In the data below, find the line that contains "the magnetic field in the solar photosphere" and the line that contains "SIN ÁRBITRO". Copy both, plus every line between them, exactly.

(Dataset excerpts)
• • •

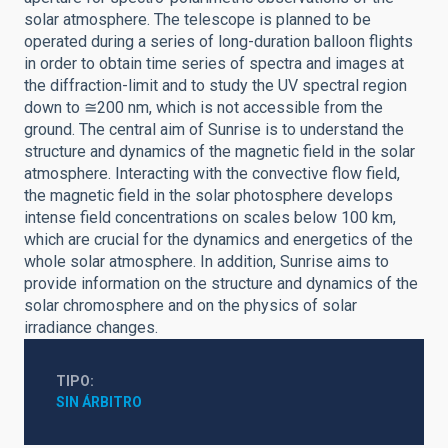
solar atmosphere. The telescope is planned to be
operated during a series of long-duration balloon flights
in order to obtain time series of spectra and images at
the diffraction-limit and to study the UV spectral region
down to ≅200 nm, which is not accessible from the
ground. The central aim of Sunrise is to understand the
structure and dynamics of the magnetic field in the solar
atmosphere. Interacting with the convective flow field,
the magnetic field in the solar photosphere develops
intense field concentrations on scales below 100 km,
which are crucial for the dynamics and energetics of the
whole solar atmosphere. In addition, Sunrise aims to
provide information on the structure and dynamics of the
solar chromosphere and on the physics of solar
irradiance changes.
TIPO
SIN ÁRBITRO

• • •

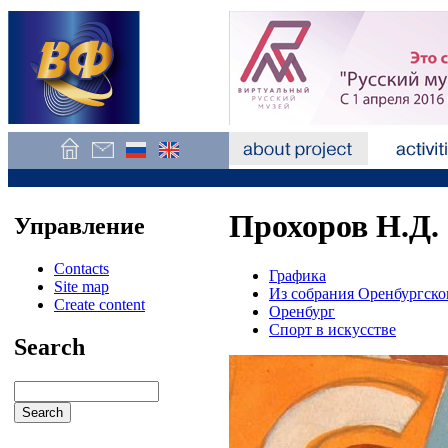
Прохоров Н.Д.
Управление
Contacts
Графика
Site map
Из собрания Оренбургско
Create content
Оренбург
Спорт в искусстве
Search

• • •

**Response to this task**
the magnetic field in the solar photosphere develops
intense field concentrations on scales below 100 km,
which are crucial for the dynamics and energetics of the
whole solar atmosphere. In addition, Sunrise aims to
provide information on the structure and dynamics of the
solar chromosphere and on the physics of solar
irradiance changes.
TIPO
SIN ÁRBITRO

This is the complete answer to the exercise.